Buying a Porsche 911 GT3 of any vintage is an expensive endeavor, especially if you’re like me and prefers a model made in this decade. Spending six figures on a fun sports car is far from the usual automotive purchase, and I’m most certainly not well enough financially to carelessly drop such amounts of coin. The GT3 represent the prototypical car enthusiast “dream car” for me, and as such it does involve some monetary juggling in order to purchase it.
As mentioned, I am not made of money, I do not come from money, and my salary from employment is solidly middle-class, so long as you discount that I live in San Francisco, one of the most expensive region on this planet. The reason I can afford a car like the GT3 is two fold: one, I’ve been saving religiously ever since I started working, and two, I don’t spend much on other items materialistic.
When you love cars as much as I do, there’s zero qualms with spending such exorbitant sum on the hobby. I just have to cut back on other parts of my budget to bring about the proper balance. Honestly, if that money isn’t spent on cars, it’ll probably be something else; I’m not any different than people who choose to go traveling all over the world; they have their passion, I have mine.
Indeed it’s much easier to hate on the person who’s got the super nice car, isn’t it? Oh, isn’t this some rich douchebag. Few would see a Lamborghini driver and and think the guy must have worked tirelessly for years to afford his dream machine. No, it’s far easier to jump to the conclusion that it’s a silver spoon, or yet another rich tech bro.

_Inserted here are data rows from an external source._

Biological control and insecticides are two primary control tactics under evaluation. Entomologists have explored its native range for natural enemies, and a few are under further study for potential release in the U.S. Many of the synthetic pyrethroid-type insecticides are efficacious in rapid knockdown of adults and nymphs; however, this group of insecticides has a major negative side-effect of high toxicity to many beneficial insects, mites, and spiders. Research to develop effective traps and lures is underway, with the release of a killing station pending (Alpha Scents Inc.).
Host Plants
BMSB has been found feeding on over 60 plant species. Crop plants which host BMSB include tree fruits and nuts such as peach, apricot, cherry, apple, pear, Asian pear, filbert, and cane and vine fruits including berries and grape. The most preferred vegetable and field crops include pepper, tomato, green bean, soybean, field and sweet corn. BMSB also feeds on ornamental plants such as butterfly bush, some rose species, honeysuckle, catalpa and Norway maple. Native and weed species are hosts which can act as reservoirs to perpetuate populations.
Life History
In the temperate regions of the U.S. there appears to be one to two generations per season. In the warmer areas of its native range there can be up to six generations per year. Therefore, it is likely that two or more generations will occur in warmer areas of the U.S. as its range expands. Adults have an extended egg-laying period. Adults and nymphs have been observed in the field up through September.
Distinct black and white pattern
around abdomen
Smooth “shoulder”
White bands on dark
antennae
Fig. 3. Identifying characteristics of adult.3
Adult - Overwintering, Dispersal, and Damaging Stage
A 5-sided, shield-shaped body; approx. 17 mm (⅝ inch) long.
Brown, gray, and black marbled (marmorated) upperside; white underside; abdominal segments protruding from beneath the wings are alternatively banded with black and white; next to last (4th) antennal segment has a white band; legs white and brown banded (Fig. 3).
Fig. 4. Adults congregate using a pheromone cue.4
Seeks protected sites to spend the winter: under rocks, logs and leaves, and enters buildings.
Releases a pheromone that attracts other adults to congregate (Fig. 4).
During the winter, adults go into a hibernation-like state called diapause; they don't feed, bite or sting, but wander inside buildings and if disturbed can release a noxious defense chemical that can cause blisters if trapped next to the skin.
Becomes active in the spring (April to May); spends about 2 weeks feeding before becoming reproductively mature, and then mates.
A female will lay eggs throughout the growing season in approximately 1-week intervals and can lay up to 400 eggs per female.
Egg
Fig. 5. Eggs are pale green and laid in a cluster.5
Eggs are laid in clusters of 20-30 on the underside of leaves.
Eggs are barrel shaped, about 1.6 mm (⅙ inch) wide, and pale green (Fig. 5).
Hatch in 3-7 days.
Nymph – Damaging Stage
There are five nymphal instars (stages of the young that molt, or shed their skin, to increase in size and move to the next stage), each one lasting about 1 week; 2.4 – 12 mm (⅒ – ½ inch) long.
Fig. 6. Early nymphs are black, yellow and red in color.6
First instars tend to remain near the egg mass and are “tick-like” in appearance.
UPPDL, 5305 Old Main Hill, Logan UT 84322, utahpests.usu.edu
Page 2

I don’t put stock in the perception of me by others; I can’t control their feelings, only me own.
Even with the money I’ve diligently saved, I’m going to need additional financing to buy the GT3. Contrary to popular belief, even rich car folks, who presumably can pay the full cash amount for a car no issues, finance their purchases. It’s the logical thing to do: if interest rate on a loan is lower than the rate of return possible elsewhere, any extra cash beyond an appropriate downpayment is better served not tied up to vehicle.

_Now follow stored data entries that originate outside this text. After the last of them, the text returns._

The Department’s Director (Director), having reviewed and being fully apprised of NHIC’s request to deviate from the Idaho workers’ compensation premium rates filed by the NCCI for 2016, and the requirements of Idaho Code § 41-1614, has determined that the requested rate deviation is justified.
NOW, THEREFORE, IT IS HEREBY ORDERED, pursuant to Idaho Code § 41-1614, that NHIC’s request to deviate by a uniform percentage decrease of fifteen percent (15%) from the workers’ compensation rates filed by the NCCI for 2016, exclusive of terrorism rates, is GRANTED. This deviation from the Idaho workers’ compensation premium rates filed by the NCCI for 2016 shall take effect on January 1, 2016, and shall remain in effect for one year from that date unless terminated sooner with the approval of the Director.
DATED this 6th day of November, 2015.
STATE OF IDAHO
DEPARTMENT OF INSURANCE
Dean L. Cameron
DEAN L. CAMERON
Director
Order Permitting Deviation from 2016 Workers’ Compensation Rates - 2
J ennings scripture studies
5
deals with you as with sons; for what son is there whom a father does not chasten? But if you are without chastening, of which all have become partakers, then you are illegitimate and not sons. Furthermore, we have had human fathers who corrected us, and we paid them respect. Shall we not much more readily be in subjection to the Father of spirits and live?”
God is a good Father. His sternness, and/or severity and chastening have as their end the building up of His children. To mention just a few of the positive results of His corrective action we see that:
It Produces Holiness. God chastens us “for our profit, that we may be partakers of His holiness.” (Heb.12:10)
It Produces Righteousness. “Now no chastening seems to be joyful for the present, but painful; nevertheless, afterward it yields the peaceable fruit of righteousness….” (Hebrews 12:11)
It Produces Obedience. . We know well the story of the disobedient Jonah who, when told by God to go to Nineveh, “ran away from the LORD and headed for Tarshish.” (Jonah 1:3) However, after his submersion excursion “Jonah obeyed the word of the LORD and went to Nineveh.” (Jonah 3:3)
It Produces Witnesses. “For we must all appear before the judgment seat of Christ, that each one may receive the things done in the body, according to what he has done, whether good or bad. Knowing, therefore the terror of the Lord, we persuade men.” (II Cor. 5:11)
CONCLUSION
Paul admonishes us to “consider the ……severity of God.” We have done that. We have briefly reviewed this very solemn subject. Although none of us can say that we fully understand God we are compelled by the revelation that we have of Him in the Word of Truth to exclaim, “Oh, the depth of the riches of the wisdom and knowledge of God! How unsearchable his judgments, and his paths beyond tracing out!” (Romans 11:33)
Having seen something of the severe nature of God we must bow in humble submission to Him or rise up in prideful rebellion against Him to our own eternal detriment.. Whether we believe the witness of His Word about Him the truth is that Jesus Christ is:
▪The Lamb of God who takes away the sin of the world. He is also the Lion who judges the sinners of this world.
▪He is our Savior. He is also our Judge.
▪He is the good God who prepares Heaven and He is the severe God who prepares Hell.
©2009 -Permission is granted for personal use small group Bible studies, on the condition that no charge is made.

I of course don’t have such “extra cash”, but nevertheless I need a car loan. How exactly does one go about borrowing money for a used car selling for six figures? The same as any normal car.

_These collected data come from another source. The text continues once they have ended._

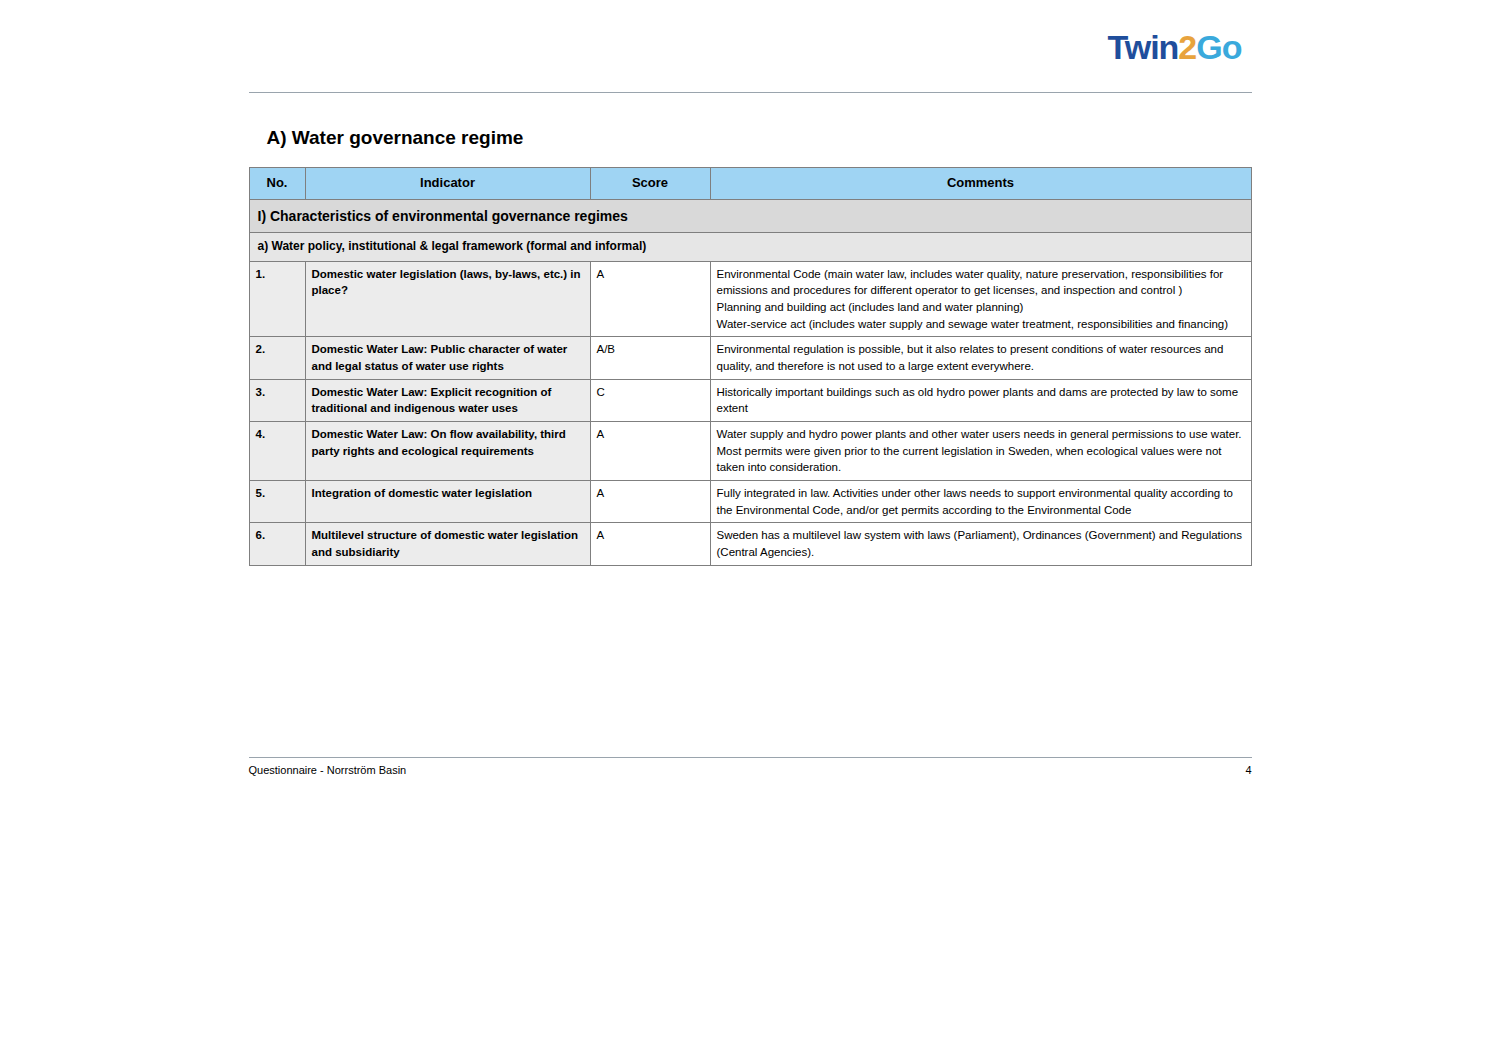Twin 2 Go
A) Water governance regime
| No. | Indicator | Score | Comments |
| --- | --- | --- | --- |
| I) Characteristics of environmental governance regimes |
| a) Water policy, institutional & legal framework (formal and informal) |
| 1. | Domestic water legislation (laws, by-laws, etc.) in place? | A | Environmental Code (main water law, includes water quality, nature preservation, responsibilities for emissions and procedures for different operator to get licenses, and inspection and control ) Planning and building act (includes land and water planning) Water-service act (includes water supply and sewage water treatment, responsibilities and financing) |
| 2. | Domestic Water Law: Public character of water and legal status of water use rights | A/B | Environmental regulation is possible, but it also relates to present conditions of water resources and quality, and therefore is not used to a large extent everywhere. |
| 3. | Domestic Water Law: Explicit recognition of traditional and indigenous water uses | C | Historically important buildings such as old hydro power plants and dams are protected by law to some extent |
| 4. | Domestic Water Law: On flow availability, third party rights and ecological requirements | A | Water supply and hydro power plants and other water users needs in general permissions to use water. Most permits were given prior to the current legislation in Sweden, when ecological values were not taken into consideration. |
| 5. | Integration of domestic water legislation | A | Fully integrated in law. Activities under other laws needs to support environmental quality according to the Environmental Code, and/or get permits according to the Environmental Code |
| 6. | Multilevel structure of domestic water legislation and subsidiarity | A | Sweden has a multilevel law system with laws (Parliament), Ordinances (Government) and Regulations (Central Agencies). |
Questionnaire - Norrström Basin 4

If I were buying a brand new car, the process would’ve been easy: get a loan at the dealer. They usually have the best deals because manufacturers tend to subsidize loans on new cars with low interest rates. Obviously I am buying a used car, so rates a dealership can get me will be the same as I can get privately at a bank or Credit Union. To make things worst, the Fed raised interest rates three times in 2018, so the cost of borrowing money have gone up commensurately for everyone.
Credit Unions were where I started my search. From the bit of sleuthing online, the name that came up most often was PenFed. It seems lots of car guys have financed their purchases through them, and particularly, Youtuber Doug DeMuro borrowed money via PenFed to buy his Ford GT. All this gave me great confidence, and PenFed’s rates are amongst the most competitive, too. I was entirely ready to apply when I perchance saw another option.
LightStream was a name that came up often amongst the Tesla crowd. Like most other banks, LightStream offers loans for automobiles, but with one key differentiator: LightStream does not require collateral. In typical car financing, the bank would keep a vehicle’s title until the entire loan amount is paid in full. The buyer doesn’t really “own” the car outright until that is done - the bank has a ‘lien” on it. The title acts as collateral for the bank so that in the event of non-payment, there’s recourse to recoup money.
LightStream lets the borrower keep the title, and are only trusting on his or her word (and credit history) that the loan agreement will be fulfilled. This was immediately attractive to me because it means I wouldn’t have to wait five years to have the GT3’s title in my hands. Even more impressive is that LightStream will match any rate you are able to secure at other banks/credit unions, effectively costing nothing to switch to them for a loan.
It has to be said that in order to quality for a LightStream loan, you must have superb credit, with a score well into the 700s, preferably 800s. People with not so good credit are too much of a liability to be given an unsecured loan at any interest rate.
Applying for loan with LightStream is fantastically simple: fives minutes filling out an online form, and within a few hours, I got an email stating my application was approved. After that it’s only another five minutes or so on the website to complete the process. Depending on the amount you’re asking to borrow, LightStream might not even ask for copies of pay-stubs and money accounts - they did not in my case.
The process was ridiculously easy, and the loan amount was depositing into my checking account the very next day. With the entire potential cost of the car secure and ready, the game was on to find the suitable GT3 to buy.